Conceptual Understanding

To master the objective, students should be able to:

  1. State that an antiparticle has the same mass as its corresponding particle.
  2. Explain why the electric charge is opposite for particle–antiparticle pairs.
  3. Identify the positron as the antiparticle of the electron and list its key properties.
  4. Describe the annihilation process and calculate the energy of the resulting photons using \$E = mc^{2}\$.

Sample Question

Q: A positron with kinetic energy \$200\ \text{keV}\$ annihilates with a stationary electron.
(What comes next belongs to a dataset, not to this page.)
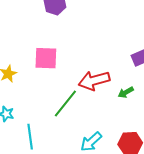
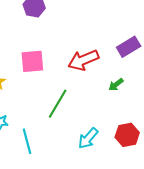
red arrow: (94, 81) -> (83, 60), moved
Calculate the total energy of each photon produced, assuming the annihilation results in two photons.

A: Total energy of each photon = rest‑mass energy + kinetic energy shared equally.

Rest‑mass energy of electron = \$511\ \text{keV}\$.

Total initial energy = \$511\ \text{keV} + 511\ \text{keV} + 200\ \text{keV} = 1222\ \text{keV}\$.

Energy per photon = \$\dfrac{1222\ \text{keV}}{2} = 611\ \text{keV}\$.

Suggested diagram: A cloud‑chamber track showing opposite curvature for an electron and a positron in a magnetic field, and a schematic of electron‑positron annihilation producing two \$511\ \text{keV}\$ photons.